Person A has one amount of money in his pocket, Person B has one amount of money in his pocket. If person A gives X amount to person B, person B will end up with 3 times more money than person A. However if person B gives the same amount X to person A, Person A will end up with double the amount of person B.

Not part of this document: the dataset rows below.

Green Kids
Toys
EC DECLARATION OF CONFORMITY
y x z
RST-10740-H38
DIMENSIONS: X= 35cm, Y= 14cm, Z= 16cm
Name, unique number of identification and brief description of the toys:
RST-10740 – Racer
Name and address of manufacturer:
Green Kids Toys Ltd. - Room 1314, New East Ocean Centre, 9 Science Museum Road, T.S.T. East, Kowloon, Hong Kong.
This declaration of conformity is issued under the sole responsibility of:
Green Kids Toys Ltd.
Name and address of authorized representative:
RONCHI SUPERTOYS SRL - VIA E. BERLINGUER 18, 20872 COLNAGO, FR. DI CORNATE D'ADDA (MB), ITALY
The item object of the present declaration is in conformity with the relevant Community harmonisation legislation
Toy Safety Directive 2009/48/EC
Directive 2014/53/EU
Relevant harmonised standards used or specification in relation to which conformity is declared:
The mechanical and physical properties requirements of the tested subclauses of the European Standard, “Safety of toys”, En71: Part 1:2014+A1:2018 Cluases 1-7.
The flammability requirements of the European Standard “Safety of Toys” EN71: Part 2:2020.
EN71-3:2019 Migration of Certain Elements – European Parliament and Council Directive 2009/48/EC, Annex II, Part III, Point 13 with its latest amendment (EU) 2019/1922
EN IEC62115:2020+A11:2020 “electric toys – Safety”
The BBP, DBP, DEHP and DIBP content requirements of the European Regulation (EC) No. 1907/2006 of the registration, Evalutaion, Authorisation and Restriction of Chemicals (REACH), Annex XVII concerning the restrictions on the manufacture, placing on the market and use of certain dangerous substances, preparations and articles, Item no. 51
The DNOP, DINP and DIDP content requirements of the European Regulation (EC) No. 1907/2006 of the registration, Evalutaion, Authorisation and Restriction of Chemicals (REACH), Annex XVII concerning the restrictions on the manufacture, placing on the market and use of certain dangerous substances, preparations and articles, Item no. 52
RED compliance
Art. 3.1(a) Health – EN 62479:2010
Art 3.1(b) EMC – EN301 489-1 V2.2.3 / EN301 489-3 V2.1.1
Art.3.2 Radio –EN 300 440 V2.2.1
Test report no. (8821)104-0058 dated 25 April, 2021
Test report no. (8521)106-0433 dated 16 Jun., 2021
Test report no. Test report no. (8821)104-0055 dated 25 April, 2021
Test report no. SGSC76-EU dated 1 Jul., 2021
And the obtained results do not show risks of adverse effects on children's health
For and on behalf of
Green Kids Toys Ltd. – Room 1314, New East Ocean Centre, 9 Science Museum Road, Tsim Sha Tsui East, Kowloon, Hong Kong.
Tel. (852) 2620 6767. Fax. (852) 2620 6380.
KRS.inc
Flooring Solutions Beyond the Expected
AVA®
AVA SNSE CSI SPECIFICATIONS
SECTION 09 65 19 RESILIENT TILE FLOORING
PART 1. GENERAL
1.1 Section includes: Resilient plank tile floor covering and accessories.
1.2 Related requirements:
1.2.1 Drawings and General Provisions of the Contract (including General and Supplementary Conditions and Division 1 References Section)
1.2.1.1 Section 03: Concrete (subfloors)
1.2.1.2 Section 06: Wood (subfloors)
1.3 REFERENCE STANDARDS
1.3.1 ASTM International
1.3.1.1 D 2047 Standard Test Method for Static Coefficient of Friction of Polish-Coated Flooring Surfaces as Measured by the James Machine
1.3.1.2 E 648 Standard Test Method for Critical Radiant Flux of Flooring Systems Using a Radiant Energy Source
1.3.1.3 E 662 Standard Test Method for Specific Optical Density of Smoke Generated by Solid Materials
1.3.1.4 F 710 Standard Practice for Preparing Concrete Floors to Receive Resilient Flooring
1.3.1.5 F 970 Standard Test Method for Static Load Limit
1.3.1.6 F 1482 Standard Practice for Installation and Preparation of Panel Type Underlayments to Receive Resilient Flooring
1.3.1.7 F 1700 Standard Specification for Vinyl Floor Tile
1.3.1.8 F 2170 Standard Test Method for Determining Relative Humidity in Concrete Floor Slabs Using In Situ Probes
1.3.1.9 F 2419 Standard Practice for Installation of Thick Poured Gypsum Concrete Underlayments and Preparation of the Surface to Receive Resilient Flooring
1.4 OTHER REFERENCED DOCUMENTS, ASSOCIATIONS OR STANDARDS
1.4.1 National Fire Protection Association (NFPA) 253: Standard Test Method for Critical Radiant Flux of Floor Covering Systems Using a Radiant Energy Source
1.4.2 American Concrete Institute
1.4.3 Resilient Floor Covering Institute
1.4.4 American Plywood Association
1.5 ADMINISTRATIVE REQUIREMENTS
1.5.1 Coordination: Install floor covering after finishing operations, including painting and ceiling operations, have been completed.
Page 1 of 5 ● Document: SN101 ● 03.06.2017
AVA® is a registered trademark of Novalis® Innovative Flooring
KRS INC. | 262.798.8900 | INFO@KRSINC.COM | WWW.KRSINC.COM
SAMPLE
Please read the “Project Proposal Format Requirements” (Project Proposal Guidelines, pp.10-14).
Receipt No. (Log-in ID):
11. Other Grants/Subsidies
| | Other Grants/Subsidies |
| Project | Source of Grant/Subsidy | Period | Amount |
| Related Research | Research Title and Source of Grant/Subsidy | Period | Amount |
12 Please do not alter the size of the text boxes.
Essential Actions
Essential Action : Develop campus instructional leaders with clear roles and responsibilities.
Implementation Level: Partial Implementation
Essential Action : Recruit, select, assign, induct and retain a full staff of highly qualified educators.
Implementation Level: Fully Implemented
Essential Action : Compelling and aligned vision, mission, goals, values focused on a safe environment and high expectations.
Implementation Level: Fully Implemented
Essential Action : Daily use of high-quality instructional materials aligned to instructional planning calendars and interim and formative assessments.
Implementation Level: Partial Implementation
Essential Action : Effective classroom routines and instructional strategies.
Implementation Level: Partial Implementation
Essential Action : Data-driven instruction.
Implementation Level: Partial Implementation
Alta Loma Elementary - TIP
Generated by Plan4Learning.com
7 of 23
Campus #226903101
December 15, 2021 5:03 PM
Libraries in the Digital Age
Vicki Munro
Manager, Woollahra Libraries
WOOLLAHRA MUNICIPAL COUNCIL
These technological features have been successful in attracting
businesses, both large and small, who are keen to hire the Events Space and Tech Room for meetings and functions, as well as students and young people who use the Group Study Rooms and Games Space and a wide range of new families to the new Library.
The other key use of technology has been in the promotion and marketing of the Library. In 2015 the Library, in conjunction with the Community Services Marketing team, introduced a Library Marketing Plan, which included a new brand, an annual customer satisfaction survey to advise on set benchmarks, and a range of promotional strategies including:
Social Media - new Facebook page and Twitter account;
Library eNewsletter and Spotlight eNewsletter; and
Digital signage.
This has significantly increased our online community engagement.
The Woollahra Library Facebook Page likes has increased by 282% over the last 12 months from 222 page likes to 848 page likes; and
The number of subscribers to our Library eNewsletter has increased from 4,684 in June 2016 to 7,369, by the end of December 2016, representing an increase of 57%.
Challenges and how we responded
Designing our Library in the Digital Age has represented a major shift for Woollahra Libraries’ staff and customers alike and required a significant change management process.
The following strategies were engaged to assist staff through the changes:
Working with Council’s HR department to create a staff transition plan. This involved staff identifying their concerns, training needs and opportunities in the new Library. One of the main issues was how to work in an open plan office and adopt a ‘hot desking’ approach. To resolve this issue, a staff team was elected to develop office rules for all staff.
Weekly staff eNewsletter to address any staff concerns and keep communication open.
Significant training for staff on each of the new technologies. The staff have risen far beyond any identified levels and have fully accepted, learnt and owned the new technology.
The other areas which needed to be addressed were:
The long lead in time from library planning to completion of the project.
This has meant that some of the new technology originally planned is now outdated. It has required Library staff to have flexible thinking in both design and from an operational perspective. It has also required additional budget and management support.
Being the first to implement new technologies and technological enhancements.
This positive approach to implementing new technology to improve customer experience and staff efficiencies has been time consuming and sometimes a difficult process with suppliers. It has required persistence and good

How much does each of the persons have in his pocket and what amount are they giving to each other?
(A-x)3 =B+x
3A - 3 x = B + x
4 x = 3A-B
(B - x)2 = A + x
2 B - 2x = A + x
3x = 2 B - A
12 x = 9 A - 3 B
12 x = 8 B - 4 A
---------------
0 = 13 A - 11 B
11 B = 13 A
a solution is
A = 11 and B = 13
then remember
3x = 2 B - A
3 x = 26 - 11 = 15
x = 5
multiples of those will also work though
like
A =22, B =26, x = 10
To solve this problem, let's use algebraic equations to represent the given information.
Let's assume that Person A has M amount of money in his pocket, and Person B has N amount of money in his pocket.
According to the first condition, if Person A gives X amount to Person B, Person B will end up with 3 times more money than Person A. So, after the exchange, Person B will have N + X and Person A will have M - X.
From this, we can write the equation: N + X = 3(M - X)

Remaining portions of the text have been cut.